作品タイトル不明
第536話 守り石
精霊たちの言葉通りに、ガズゥ、テオ、マルの三人がレインコートを着てやってきた。
テオとマルには大きめだったものが今ではピッタリのサイズ。
一方のガズゥは、もう小さくなってしまっているようで、前のボタンがとめられないのか、開いたまま。まったくレインコートの役目を果たせていない。
足元は案の定、泥だらけ。こんな天気だからか素足の上に、思いっきり走ってきたのか、ズボンの裾にも泥が跳ねている。
――雨具一式、買ってきたほうがいいかもしれないわね。
どうせなら色んなサイズや色のを買いこんで、村人と物々交換なり、こちらのお金で買ってもらうなりするのもいいかもしれない。
そんなことを考えながら、レインコートを脱がせて濡れているガズゥたちを大きなタオルで拭いていると。
「サツキ様、これ、これに加護をお願いします!」
ガズゥが必死な顔で私に差し出した物は、ブレスレット、だろうか。
太めの白い糸(たぶん、ホワイトウルフの毛糸)で編みこんでいて大きな水晶が中央に配置されている。あまり出来はよくないけれど、もしかして。
「ガズゥが作ったの?」
「うんっ!」
「お、おれもっ」
「もっ!」
元気に返事をするガズゥ。それに、なんとテオとマルも似たようなブレスレットを見せてくれた。それぞれに頑張って作ったのがうかがえる。
「おねがい」
「いもうとにやるんだ!」
マルはすでに生まれてくる子が妹だと思っているらしい。
ガズゥに聞くと、この水晶だと思っていた物がクリスタルリザードの魔石なのだそうだ。ネドリたち父親たちが、獲ってきた魔石を小さく削って首から下げられるように作っていたらしい。それを見て、自分たちも何か作りたいと行って、ブレスレットの作り方をハノエさんたちママ軍団に教えてもらったのだとか。
その心意気はよいと思うのだが。
――加護って言われてもなぁ。
私個人にそんな『加護』なんて与えられるとは思えないんだけれど。そもそも、どうやったらいいものなのかすら分からない。
とりあえず、ずぶ濡れ状態の彼らを乾かすのが先だ。
足元もきれいにしてからログハウスにあげて、暖炉のところで待つようにいうと、大人しく温まりにいくガズゥたち。

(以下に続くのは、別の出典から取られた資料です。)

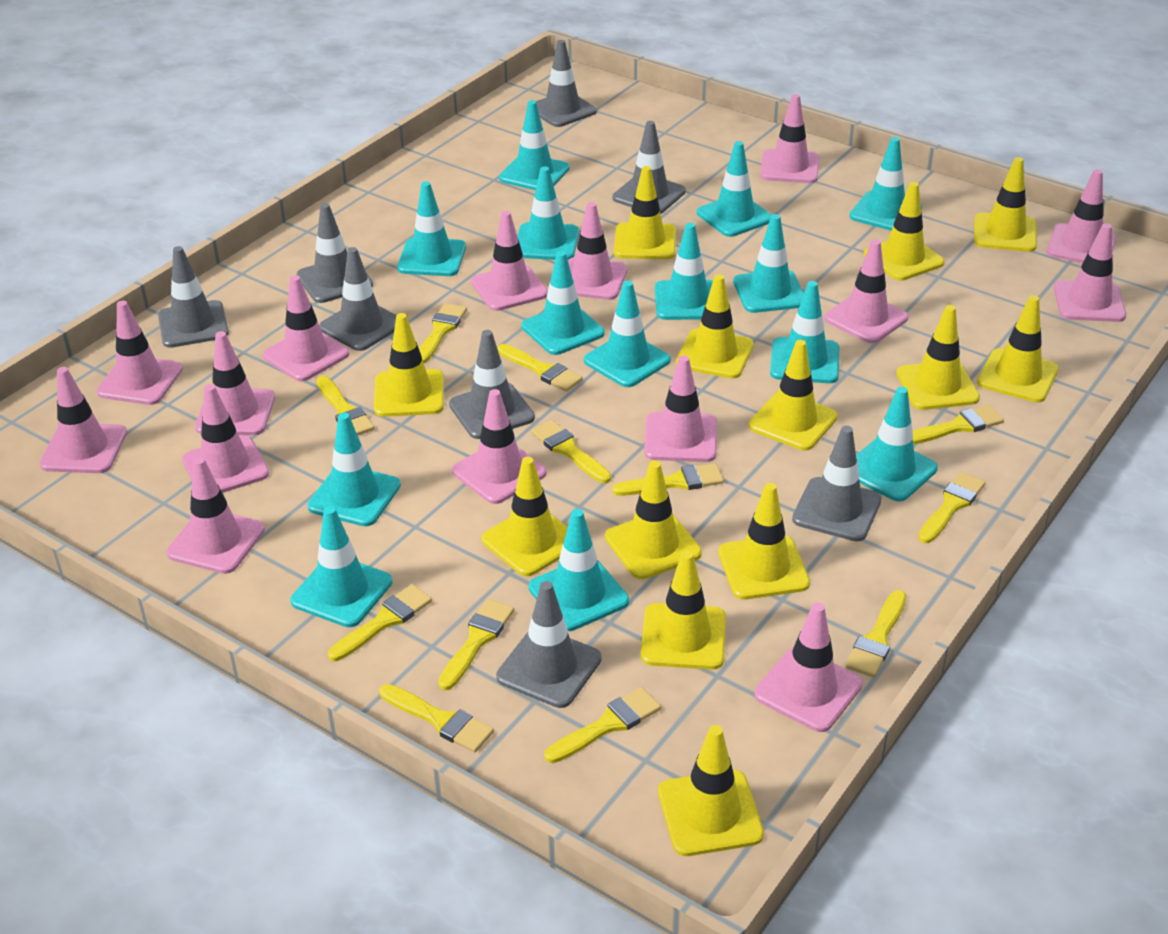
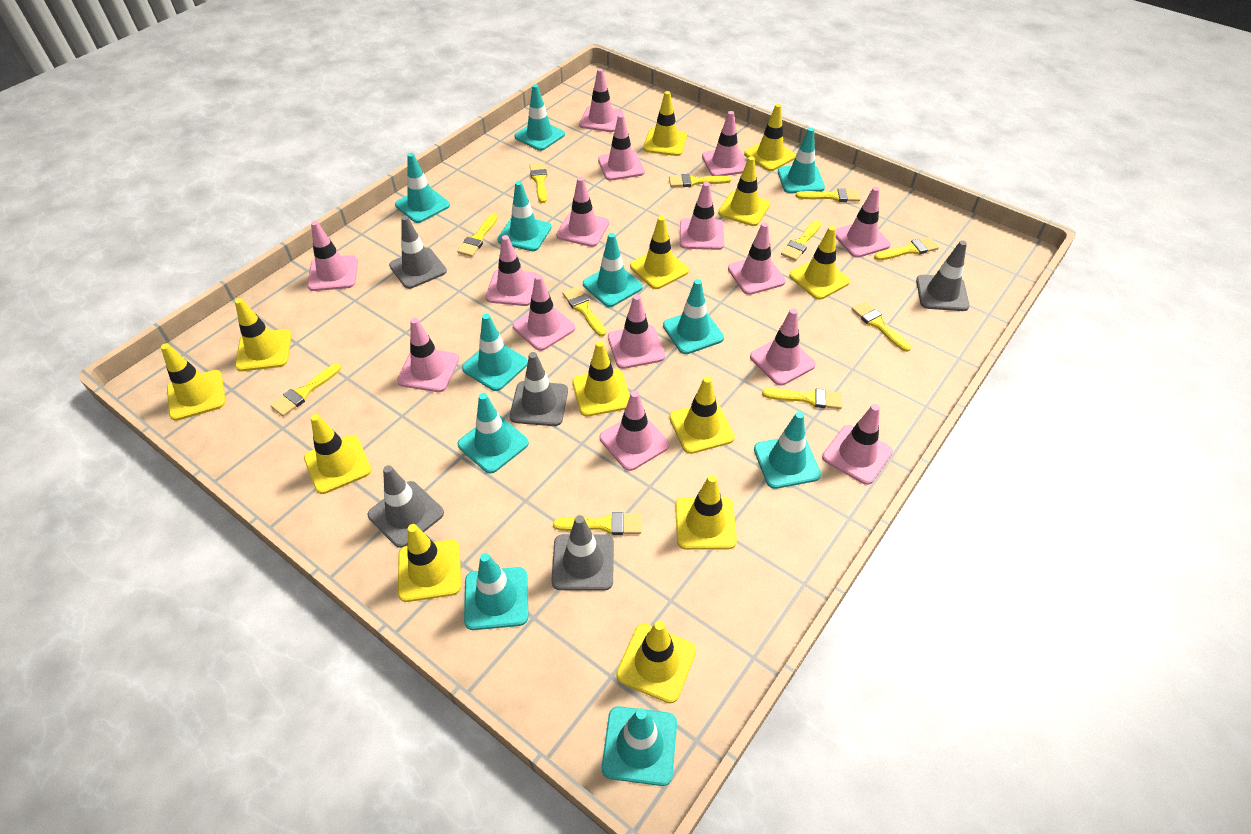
grey traffic cone: [158,246,229,348] [296,203,373,303] [319,247,396,351] [449,330,535,439] [496,581,602,708] [536,40,597,127] [612,121,686,214] [792,426,882,541] = 8 -> [368,465,444,548] [389,216,447,289] [510,352,568,426] [551,515,614,591] [916,240,969,311] = 5
turquoise traffic cone: [291,506,392,627] [307,413,401,526] [397,181,466,276] [499,100,570,190] [517,166,579,260] [522,251,605,355] [529,509,629,631] [584,281,671,387] [655,223,713,320] [697,141,771,237] [733,214,804,313] [770,281,839,383] [849,137,922,231] [856,387,938,501] = 14 -> [395,153,450,223] [457,393,529,473] [462,314,528,391] [464,553,528,630] [497,181,551,251] [514,84,565,151] [583,233,643,307] [602,706,677,786] [663,279,724,354] [754,412,821,489] [778,128,825,194] = 11
yellow brush: [317,376,375,435] [328,584,432,661] [379,684,494,752] [419,303,467,363] [438,599,514,690] [497,344,583,392] [531,420,611,483] [544,687,661,763] [612,463,724,496] [845,590,906,677] [913,405,1004,444] [918,472,986,543] = 12 -> [270,363,341,416] [457,213,498,257] [530,162,547,203] [553,512,642,535] [562,286,606,337] [669,174,731,187] [762,388,842,409] [781,220,821,261] [796,188,861,202] [852,301,911,352] [874,237,939,260] = 11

温めてあったホットミルク(ハチミツ入り)の入ったマグカップをトレーにのせて持っていくと、三人は嬉しそうに受け取った。
加護、加護、加護……と悩んでいると。
『さつき』
マリンが『魔王の卵』を抱えたまま、顔をあげて声をかけてきた。
「なに?」
『その石、もっとあるのかしら』
「え、どうだろう。ネドリに聞かないとわかんないわ」
『もし、あったら、この子にも何か作ってあげてほしいの』
ペロリと『魔王の卵』を舐めるマリン。
「な、なるほど?」
『それと加護だけど、さつきだったら魔石に指をあてて願いを言葉にしてみて』
「は?」
『それだけで十分なはずよ』
そんな簡単なことで? と思いつつ、どうせやり方がわからないんだから、言われたとおりにしても、困りはしないか。
ふとガズゥたち三人の視線を感じて目を向けると、キラキラと期待した目で私を見ている。
――この子たち、マリンの言葉はわからないはずなんだけど。
私はにっこりと笑みを浮かべると、まずはガズゥが作ったというブレスレットを手に取る。
「……『無病息災』」
思いつく言葉はこれしかなかった。
神社のお札かよ、と内心、一人突っ込みをしたんだけれど。
「うわっ!?」
いきなり魔石がピカ―ッと真っ白に光った。